An Equal Education: Reducing Gender Bias in STEM Education
- Author(s): Pusey, Tea Skye;
- et al.
Published Web Locationhttps://doi.org/10.5070/M4122047579
The STEM field has become one of the most high-paying and impactful fields in our society. However, data shows that women only makeup 25% of STEM employees and 30% of STEM graduates. To understand how these inequalities emerged, it is important to look at the beginning of the STEM education pipeline.
The purpose of this research is to discover how schools can reduce gender bias in their classrooms. My research discusses two main causes of the lack of female participation in STEM: microaggressions and implicit biases. Microaggressions are implicit or explicit actions or comments that are aimed at someone’s abilities based on a certain characteristic, in this case, gender. Implicit bias is the unconscious bias some may hold against women in STEM. These issues are commonly seen within the STEM education, both among peers and educators.

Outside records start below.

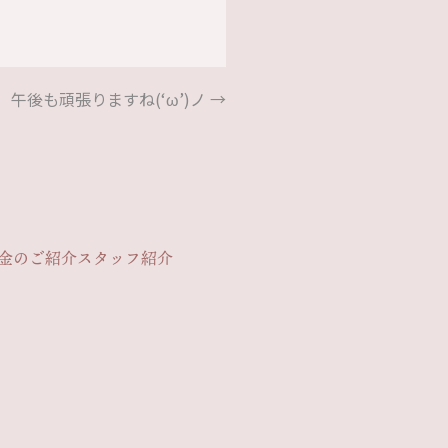
午後も頑張りますね(‘ω’)ノ
→
金のご紹介
スタッフ紹介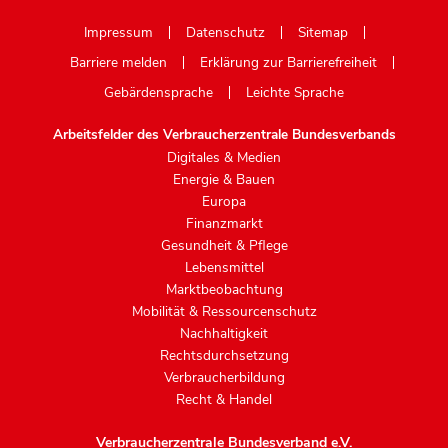
Mastodon
Impressum
Datenschutz
Sitemap
Barriere melden
Erklärung zur Barrierefreiheit
Gebärdensprache
Leichte Sprache
Arbeitsfelder des Verbraucherzentrale Bundesverbands
Digitales & Medien
Energie & Bauen
Europa
Finanzmarkt
Gesundheit & Pflege
Lebensmittel
Marktbeobachtung
Mobilität & Ressourcenschutz
Nachhaltigkeit
Rechtsdurchsetzung
Verbraucherbildung
Recht & Handel
Verbraucherzentrale Bundesverband e.V.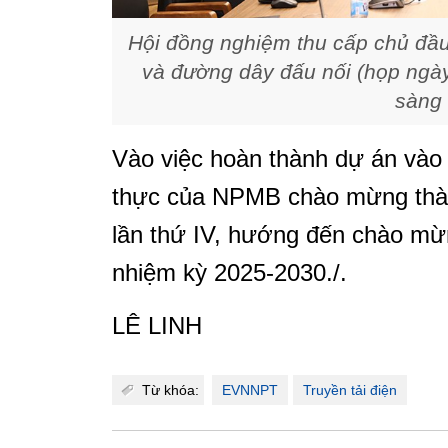
Hội đồng nghiệm thu cấp chủ đầu
và đường dây đấu nối (họp ngày
sàng 
Vào việc hoàn thành dự án vào 
thực của NPMB chào mừng thà
lần thứ IV, hướng đến chào mừ
nhiệm kỳ 2025-2030./.
LÊ LINH
Từ khóa:
EVNNPT
Truyền tải điện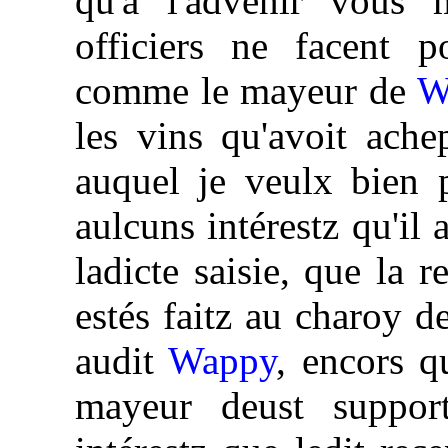
qu'à l'advenir vous 
officiers ne facent po
comme le mayeur de
W
les vins qu'avoit ach
auquel je veulx bien 
aulcuns intérestz qu'il
ladicte saisie, que la 
estés faitz au charoy d
audit
Wappy
, encors q
mayeur deust suppor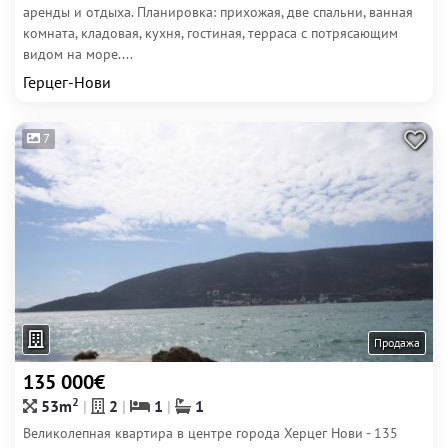
аренды и отдыха. Планировка: прихожая, две спальни, ванная
комната, кладовая, кухня, гостиная, терраса с потрясающим
видом на море....
Герцег-Нови
7
Продажа
135 000€
2
53m
2
1
1
Великолепная квартира в центре города Херцег Нови - 135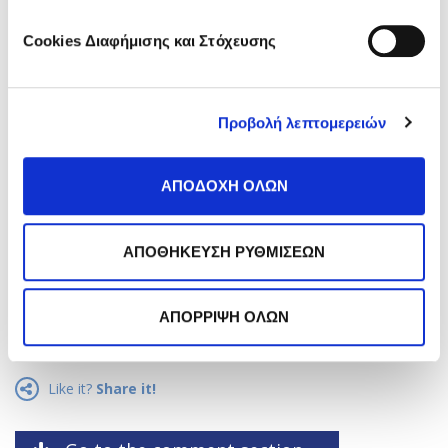
σου;
Cookies Διαφήμισης και Στόχευσης
Κάνε εγγραφή στο newsletter
της Frezyderm!
Προβολή λεπτομερειών
ΑΠΟΔΟΧΗ ΟΛΩΝ
*
Αποδέχομαι την
Πολιτική Απορρήτου
.
ΑΠΟΘΗΚΕΥΣΗ ΡΥΘΜΙΣΕΩΝ
Εγγραφή
ΑΠΟΡΡΙΨΗ ΟΛΩΝ
Like it?
Share it!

My proposed solution to reduce gender bias in classrooms is to create an outreach program or organization that provides girls the support they need to be successful in STEM. The first outcome for this program would be to provide a support system for female STEM students. This would be done by hosting study sessions, research opportunities, and even a student-mentor program. The other outcome for this program would be to educate teachers and administrators on how they can create a gender-inclusive classroom and support their female students. I believe this initiative would help not only educate the public on the issue, but also encourage more female students to pursue a career in a STEM pathway.